Additional information collected for a whole site included:

  • The extent to which the Panel members believed each site took their impairment into account (rated on a scale of 1 to 7)
  • Whether the Panel members experienced a feeling of being 'lost' when navigating around the site
  • What Panel members most liked and disliked about the site

Results

WCAG Conformance

34% of the English museum home pages and 20% of the International comparison group had no WCAG1 Priority 1 Checkpoint violations that automated testing could detect (see Table 2). However, all these home pages did attract WCAG1 Priority 1 'warnings' (for an average of 7.9 Checkpoints for the English sites and 9.6 Checkpoints for the International sites). For pages to be WAI Level A conformant, they must pass both the automated Level A checks and the manual checks indicated by the warnings. It is almost certain that some of the home pages would have failed some of the manual checks, so 34% is the maximum percentage of home page accessibility at Level A.

Of the different domains in the English museums, the Local Authority and National museums fared best, each with 42% of home pages passing WCAG1 Level A for automated tests. Academic museums fared somewhat less well with 30% of home pages passing and only 23% of home pages for independent museums passing. However, all these figures are higher than the corresponding figure found in the Disability Rights Commission's (2004) general investigation of British Web sites, which found that only 19% home pages in a more general sample passed the automated Level A tests.

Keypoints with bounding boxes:
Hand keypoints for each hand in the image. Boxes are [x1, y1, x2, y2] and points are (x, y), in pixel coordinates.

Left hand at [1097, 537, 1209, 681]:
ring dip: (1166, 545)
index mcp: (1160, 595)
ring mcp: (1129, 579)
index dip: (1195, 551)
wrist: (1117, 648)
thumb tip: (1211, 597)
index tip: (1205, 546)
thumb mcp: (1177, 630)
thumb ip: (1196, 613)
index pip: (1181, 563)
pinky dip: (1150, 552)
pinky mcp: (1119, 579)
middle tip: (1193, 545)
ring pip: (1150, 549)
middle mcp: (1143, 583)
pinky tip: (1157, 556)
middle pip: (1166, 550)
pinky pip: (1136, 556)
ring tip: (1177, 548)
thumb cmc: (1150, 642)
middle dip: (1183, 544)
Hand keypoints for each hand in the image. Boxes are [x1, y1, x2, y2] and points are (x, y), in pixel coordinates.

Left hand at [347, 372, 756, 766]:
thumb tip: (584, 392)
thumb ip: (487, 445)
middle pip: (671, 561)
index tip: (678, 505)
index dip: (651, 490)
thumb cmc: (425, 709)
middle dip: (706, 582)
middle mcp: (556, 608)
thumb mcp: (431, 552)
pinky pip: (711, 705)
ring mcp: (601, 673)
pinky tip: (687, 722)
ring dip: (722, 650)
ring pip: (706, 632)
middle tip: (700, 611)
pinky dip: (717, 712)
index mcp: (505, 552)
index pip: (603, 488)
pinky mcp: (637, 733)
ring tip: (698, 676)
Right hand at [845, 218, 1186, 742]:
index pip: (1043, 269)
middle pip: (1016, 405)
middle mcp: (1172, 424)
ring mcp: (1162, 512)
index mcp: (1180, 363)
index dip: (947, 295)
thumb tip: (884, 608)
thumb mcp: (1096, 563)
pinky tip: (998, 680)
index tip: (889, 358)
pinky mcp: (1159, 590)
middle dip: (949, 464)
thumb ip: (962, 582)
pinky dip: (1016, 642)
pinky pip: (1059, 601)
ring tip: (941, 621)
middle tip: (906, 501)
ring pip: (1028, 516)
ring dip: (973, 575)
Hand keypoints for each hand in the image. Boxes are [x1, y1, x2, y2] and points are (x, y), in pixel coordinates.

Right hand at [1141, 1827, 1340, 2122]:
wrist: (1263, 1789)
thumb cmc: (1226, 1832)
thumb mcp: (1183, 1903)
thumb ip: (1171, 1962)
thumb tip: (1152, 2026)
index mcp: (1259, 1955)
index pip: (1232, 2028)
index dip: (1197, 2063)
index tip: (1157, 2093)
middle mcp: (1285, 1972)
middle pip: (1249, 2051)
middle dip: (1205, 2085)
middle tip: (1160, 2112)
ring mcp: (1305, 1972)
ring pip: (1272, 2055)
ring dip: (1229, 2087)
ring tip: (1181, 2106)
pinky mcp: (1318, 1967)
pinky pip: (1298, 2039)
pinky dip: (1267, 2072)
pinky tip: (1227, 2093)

TASKS TO PERFORM:
A – In the text on museum website accessibility, what percentage of independent museum home pages passed the automated WCAG1 Level A tests?
B – Carry on the text on museum website accessibility from its final sentence.
The items play no part here.

RESPONSES PER TASK:
A – 23%

B –
  Priority 1
(Level A)

Priority 1 + 2
(Level AA)

Priority 1 + 2 + 3
(Level AAA)
Academic
30%
0
0
Independent
23
0
0
Local Authority
42
0
0
National
42
5
0
 
All English Museums
34
1
0
International museums
20
0
0

Table 2: Percentage of home pages that passed automated WCAG1 automated testing

Only 1 homepage, of an English national museum, had no automatically detectable Priority 1 and Priority 2 Checkpoint violations and was thus potentially Level AA conformant. However, this home page did have both Priority 1 and 2 'warnings' and may therefore not have been AA compliant. Nonetheless, this museum is to be congratulated for its efforts in accessibility.

No home pages achieved AAA Compliance, having no automated Priority 1, 2 or 3 Checkpoint violations.

Designer Metric and User Measures of Web Site Accessibility

Looking at whether a web page passes a particular WCAG1 level of accessibility provides only a very basic and rather crude measure of its technical accessibility. A web page might miss achieving Level A conformance by failing on only one instance of one Priority 1 Checkpoint, or it might have 20 instances of 10 different Priority 1 checkpoints. At the other extreme, one can try to digest the full set of figures available on the technical accessibility of a web page: for example, the number of different Checkpoints violated, the number of instances of those violations, the number of different Checkpoints giving warnings and the number of instances of warnings (see Table 3). This overwhelms one in information and makes it very difficult to make meaningful comparisons.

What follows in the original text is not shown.